→ Work request
Within the data below, find the string "corner" and return each line where it occurs.

====== Entries shown

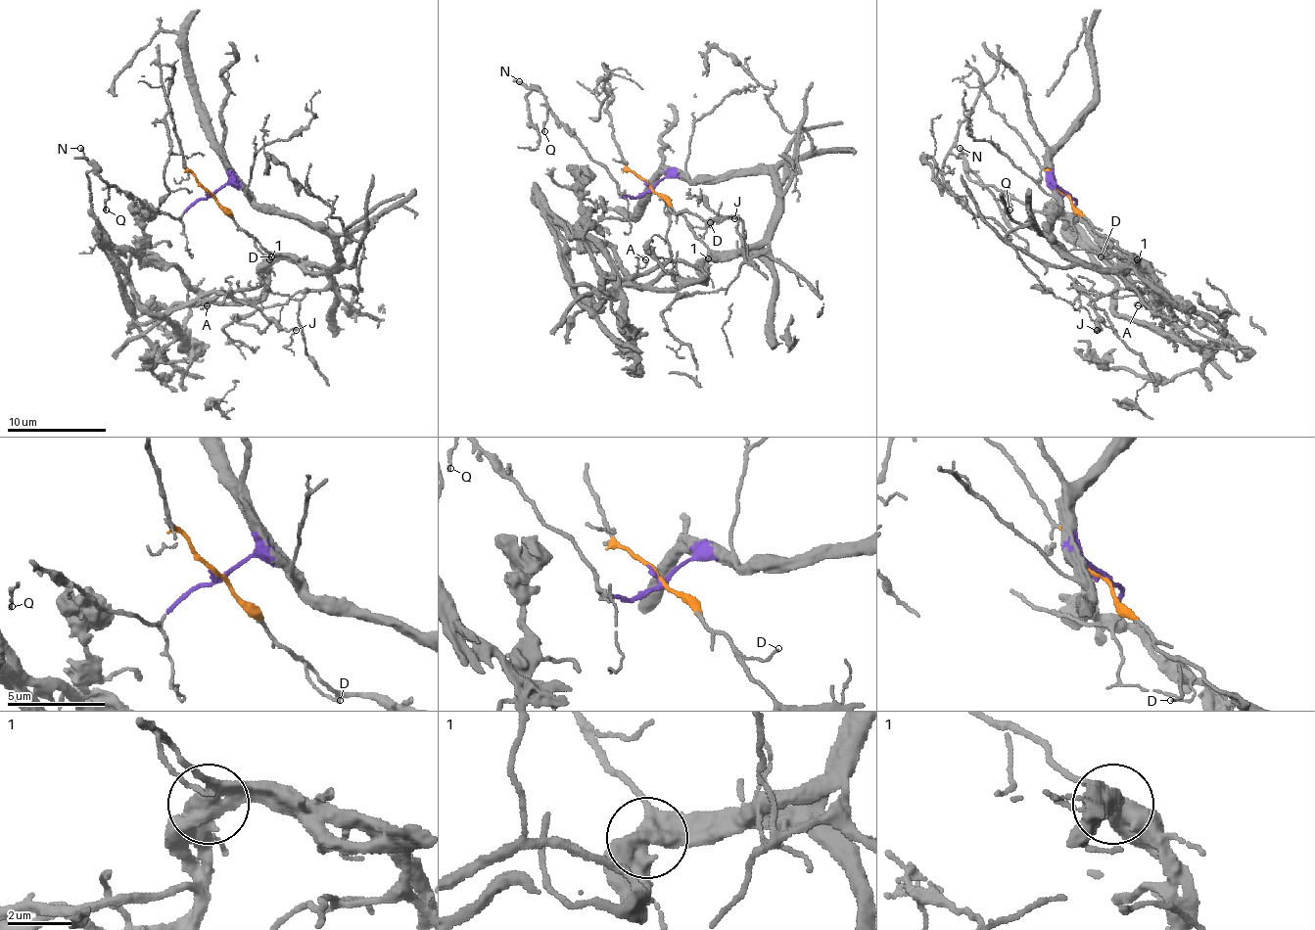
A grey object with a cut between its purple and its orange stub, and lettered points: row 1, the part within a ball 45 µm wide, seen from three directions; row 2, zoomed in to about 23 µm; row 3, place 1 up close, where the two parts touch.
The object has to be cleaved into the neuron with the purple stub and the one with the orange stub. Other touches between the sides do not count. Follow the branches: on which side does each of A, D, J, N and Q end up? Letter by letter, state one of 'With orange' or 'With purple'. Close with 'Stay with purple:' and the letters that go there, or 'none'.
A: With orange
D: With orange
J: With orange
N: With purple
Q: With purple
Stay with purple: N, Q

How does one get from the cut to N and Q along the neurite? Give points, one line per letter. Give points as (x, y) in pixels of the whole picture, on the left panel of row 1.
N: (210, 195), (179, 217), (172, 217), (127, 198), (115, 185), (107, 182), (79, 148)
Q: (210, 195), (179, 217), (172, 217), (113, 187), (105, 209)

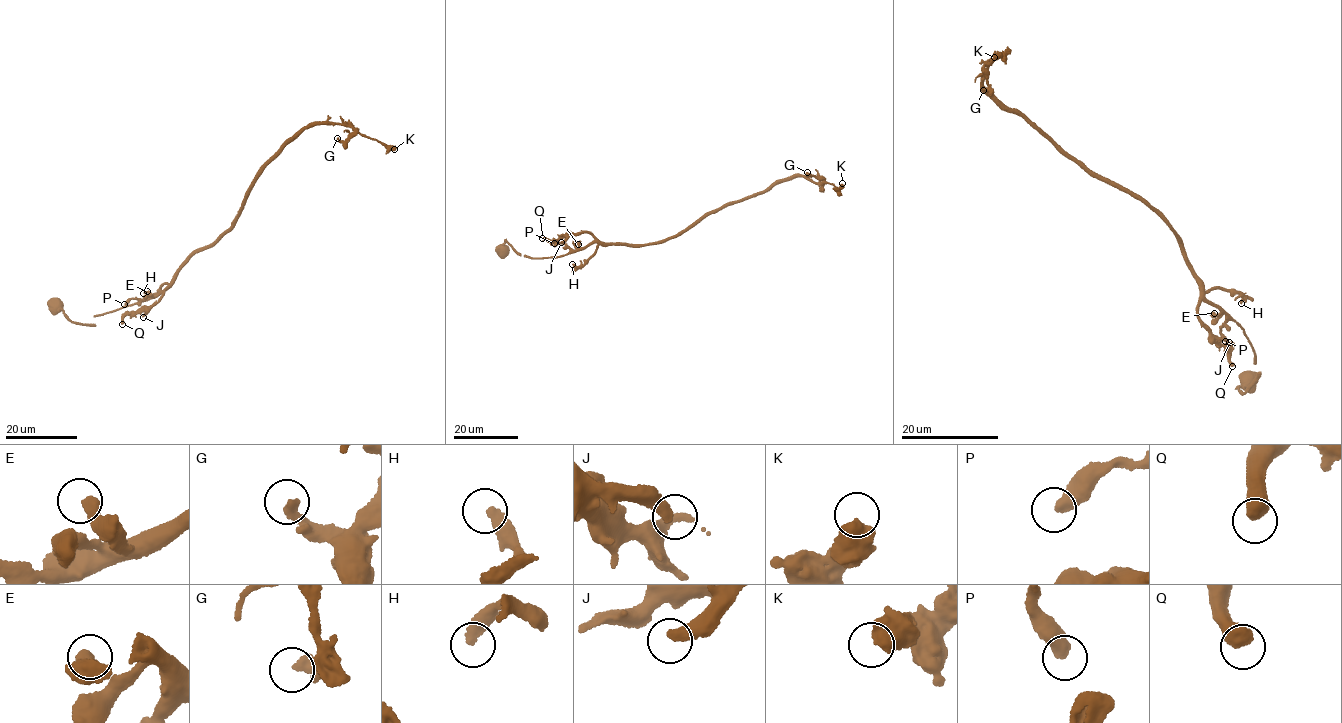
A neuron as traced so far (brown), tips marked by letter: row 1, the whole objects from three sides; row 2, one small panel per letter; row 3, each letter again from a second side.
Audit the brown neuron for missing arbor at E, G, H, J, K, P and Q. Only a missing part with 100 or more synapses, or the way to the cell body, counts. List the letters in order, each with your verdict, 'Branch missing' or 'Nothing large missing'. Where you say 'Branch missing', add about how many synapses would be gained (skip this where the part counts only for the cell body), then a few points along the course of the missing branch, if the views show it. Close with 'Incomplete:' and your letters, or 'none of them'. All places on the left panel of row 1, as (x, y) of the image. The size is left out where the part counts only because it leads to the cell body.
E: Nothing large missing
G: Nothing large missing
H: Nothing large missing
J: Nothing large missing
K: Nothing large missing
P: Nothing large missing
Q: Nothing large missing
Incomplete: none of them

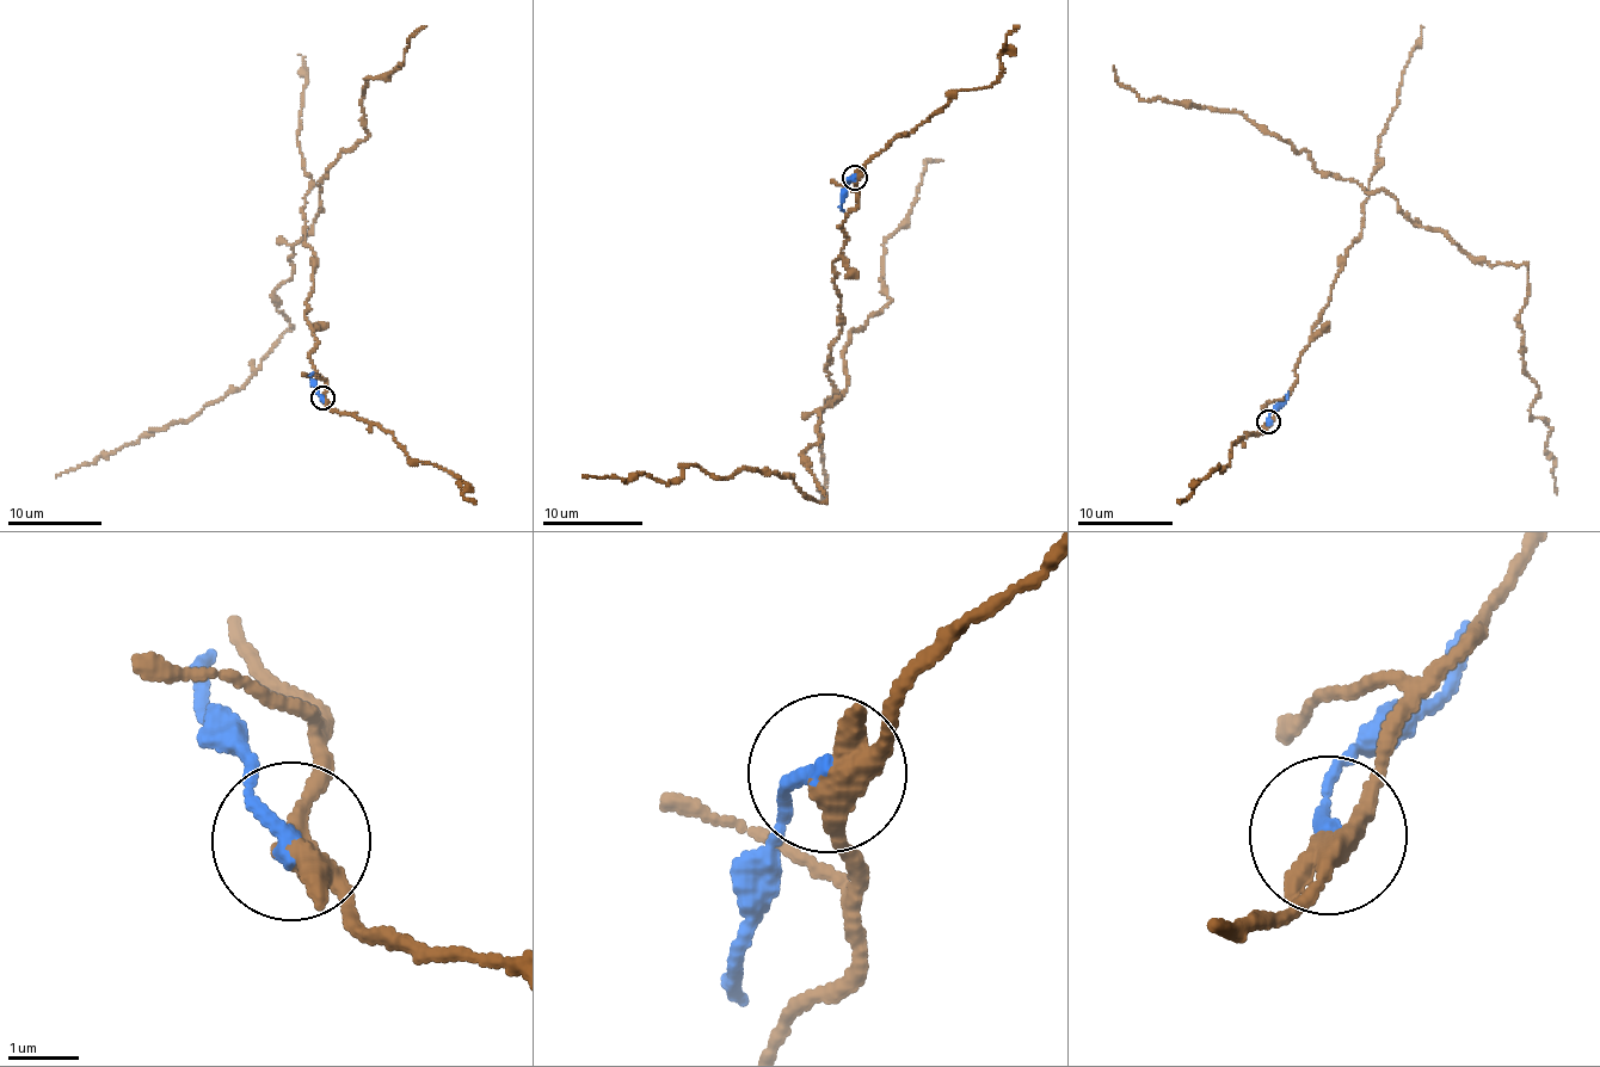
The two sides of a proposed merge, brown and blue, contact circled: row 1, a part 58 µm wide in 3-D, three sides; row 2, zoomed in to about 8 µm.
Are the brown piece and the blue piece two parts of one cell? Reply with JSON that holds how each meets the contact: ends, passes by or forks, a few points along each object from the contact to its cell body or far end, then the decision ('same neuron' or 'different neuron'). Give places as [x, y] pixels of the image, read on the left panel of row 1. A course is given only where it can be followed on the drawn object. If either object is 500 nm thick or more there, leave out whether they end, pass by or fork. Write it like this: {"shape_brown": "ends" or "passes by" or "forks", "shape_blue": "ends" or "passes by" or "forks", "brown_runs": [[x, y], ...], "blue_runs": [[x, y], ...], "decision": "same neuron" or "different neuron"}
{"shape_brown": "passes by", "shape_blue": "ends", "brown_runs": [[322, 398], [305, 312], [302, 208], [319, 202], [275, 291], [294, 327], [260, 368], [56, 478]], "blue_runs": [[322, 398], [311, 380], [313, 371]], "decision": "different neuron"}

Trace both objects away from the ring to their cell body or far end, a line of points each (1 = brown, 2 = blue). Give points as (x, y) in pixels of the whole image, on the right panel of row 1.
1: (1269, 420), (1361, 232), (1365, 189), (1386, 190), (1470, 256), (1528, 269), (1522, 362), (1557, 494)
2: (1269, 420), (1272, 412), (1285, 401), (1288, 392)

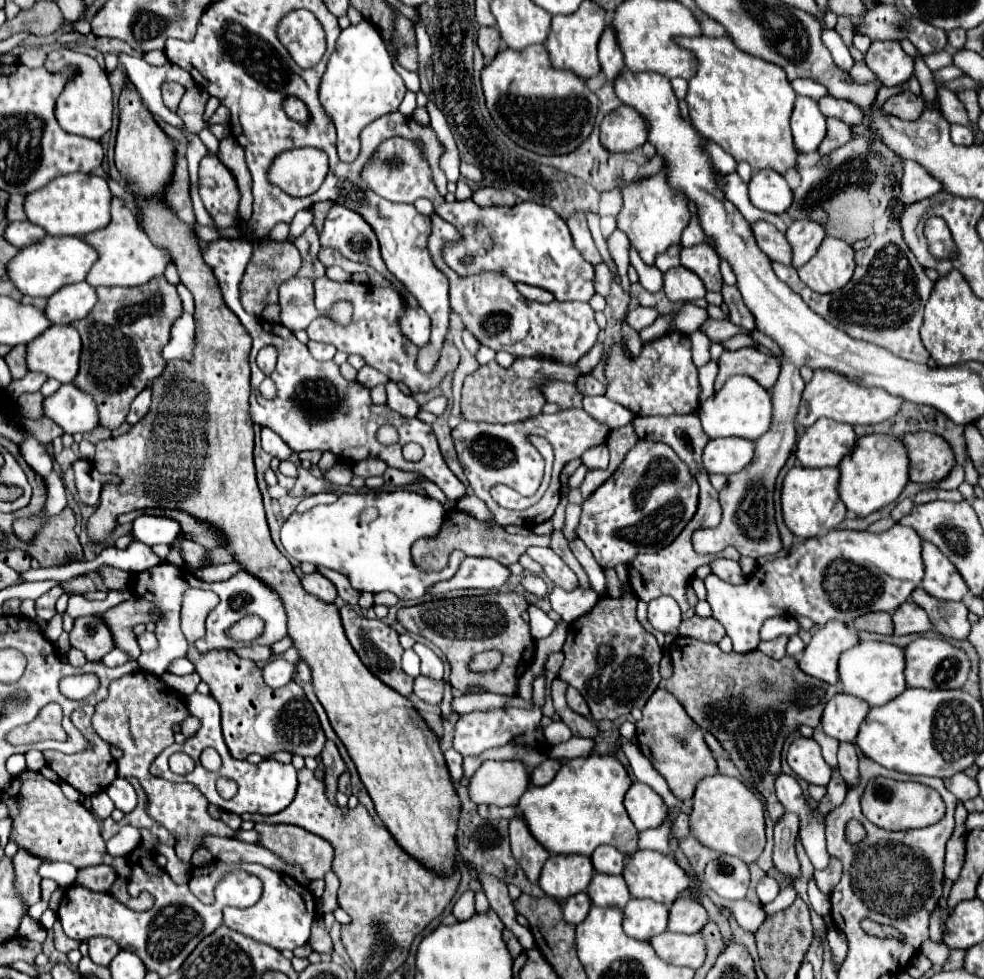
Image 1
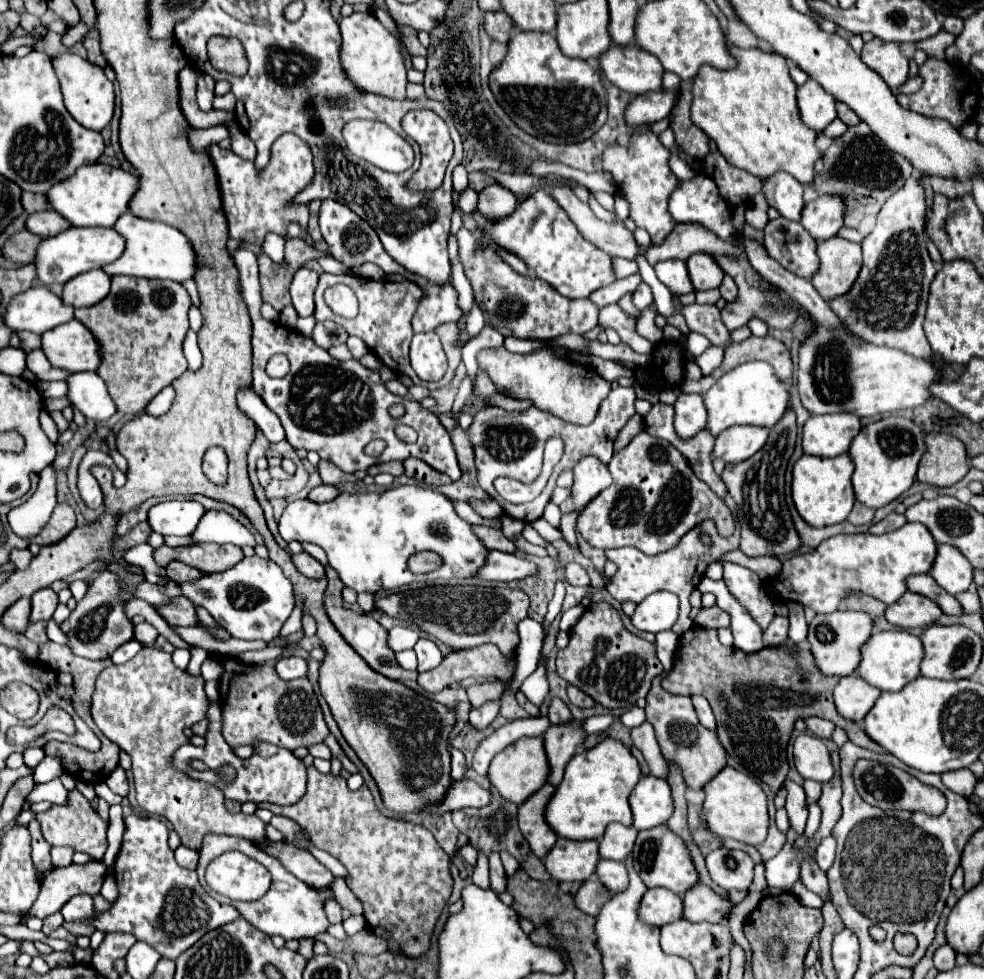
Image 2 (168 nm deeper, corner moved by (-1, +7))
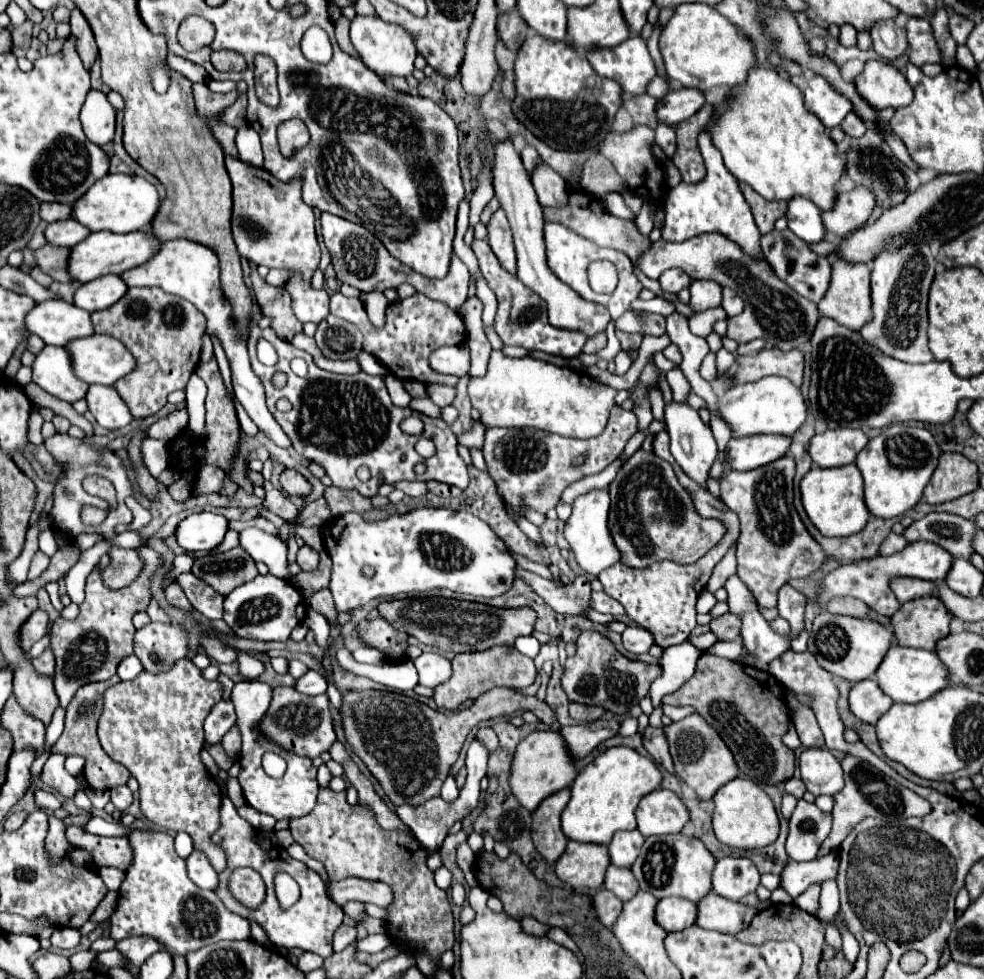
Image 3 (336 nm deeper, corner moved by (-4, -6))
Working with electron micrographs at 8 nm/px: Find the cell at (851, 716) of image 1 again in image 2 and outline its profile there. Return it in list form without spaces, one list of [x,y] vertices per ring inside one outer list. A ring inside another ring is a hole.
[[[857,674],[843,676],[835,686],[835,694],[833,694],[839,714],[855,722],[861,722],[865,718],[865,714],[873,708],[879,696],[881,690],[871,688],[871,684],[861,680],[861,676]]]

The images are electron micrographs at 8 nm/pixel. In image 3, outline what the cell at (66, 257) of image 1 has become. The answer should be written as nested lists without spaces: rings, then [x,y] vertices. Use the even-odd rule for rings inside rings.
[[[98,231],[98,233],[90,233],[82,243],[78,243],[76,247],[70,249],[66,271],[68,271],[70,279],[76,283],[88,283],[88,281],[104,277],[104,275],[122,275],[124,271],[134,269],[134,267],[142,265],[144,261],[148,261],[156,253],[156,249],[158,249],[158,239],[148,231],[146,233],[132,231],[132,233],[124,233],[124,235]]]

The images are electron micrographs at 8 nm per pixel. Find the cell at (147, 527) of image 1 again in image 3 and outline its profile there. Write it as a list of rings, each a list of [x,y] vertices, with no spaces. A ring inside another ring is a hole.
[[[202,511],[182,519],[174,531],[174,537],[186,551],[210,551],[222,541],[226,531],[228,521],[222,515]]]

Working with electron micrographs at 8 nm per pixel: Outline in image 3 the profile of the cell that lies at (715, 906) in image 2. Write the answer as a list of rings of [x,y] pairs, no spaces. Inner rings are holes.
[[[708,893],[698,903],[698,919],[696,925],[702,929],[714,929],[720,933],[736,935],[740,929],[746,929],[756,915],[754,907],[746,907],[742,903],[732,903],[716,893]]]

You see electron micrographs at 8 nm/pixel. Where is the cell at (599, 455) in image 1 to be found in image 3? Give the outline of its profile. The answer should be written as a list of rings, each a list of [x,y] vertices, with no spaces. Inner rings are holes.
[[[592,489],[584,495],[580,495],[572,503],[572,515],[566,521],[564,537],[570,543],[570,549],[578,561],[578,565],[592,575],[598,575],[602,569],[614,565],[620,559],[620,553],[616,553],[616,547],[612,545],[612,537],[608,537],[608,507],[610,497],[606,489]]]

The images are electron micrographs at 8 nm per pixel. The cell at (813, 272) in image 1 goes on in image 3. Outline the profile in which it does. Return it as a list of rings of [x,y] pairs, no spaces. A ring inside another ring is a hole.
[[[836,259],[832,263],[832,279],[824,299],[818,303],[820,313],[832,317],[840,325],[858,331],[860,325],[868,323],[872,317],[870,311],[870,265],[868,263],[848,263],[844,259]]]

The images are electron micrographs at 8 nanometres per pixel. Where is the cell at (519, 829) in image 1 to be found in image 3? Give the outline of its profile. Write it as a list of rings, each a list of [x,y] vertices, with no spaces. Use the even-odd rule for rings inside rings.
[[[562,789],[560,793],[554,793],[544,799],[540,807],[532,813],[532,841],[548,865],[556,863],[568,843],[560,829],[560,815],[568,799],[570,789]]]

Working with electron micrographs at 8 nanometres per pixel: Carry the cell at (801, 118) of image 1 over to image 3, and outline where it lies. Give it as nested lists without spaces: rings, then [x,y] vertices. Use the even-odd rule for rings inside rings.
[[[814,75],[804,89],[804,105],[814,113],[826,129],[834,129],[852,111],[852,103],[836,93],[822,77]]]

============

→ The answer
Image 2 (168 nm deeper, corner moved by (-1, +7))
Image 3 (336 nm deeper, corner moved by (-4, -6))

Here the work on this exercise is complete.